**Data to process**:
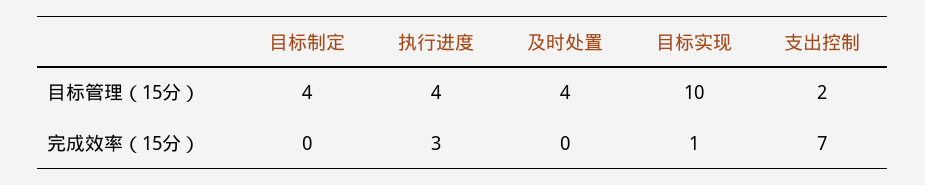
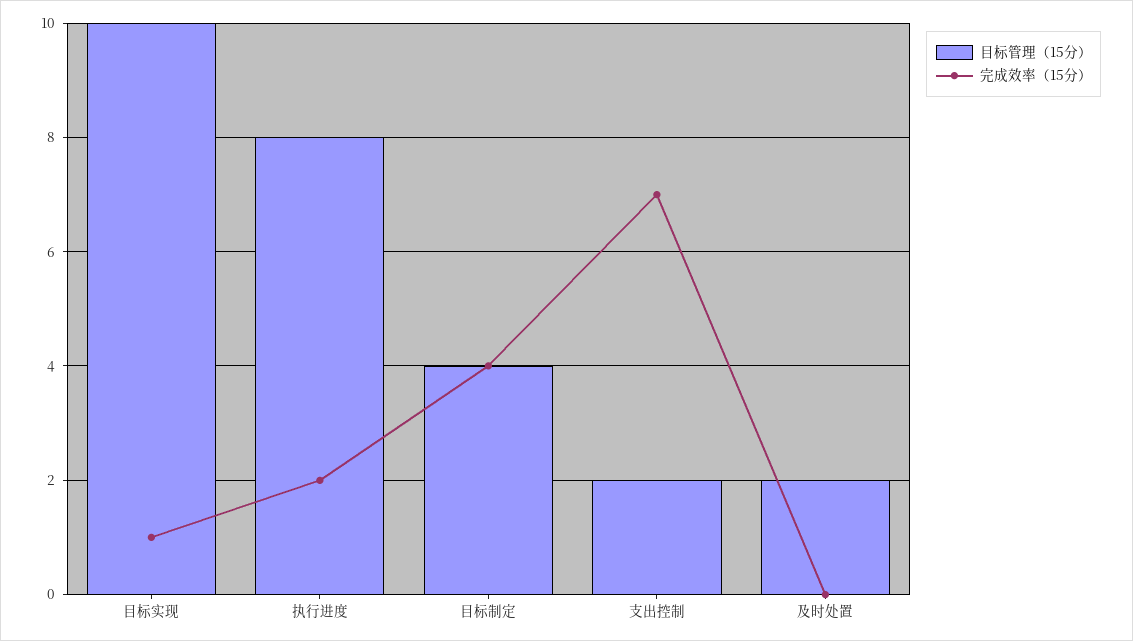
  {
    "目标管理（15分）": {
      "目标制定": 4,
-     "执行进度": 4,
+     "执行进度": 8,
-     "及时处置": 4,
+     "及时处置": 2,
      "目标实现": 10,
      "支出控制": 2
    },
    "完成效率（15分）": {
-     "目标制定": 0,
+     "目标制定": 4,
-     "执行进度": 3,
+     "执行进度": 2,
      "及时处置": 0,
      "目标实现": 1,
      "支出控制": 7
    }
  }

**Exercise brief**:
Everything in the data except the pictures should be restated word for word.

**Solution to this exercise**:
  {
    "目标管理（15分）": {
      "目标制定": 4,
-     "执行进度": 4,
+     "执行进度": 8,
-     "及时处置": 4,
+     "及时处置": 2,
      "目标实现": 10,
      "支出控制": 2
    },
    "完成效率（15分）": {
-     "目标制定": 0,
+     "目标制定": 4,
-     "执行进度": 3,
+     "执行进度": 2,
      "及时处置": 0,
      "目标实现": 1,
      "支出控制": 7
    }
  }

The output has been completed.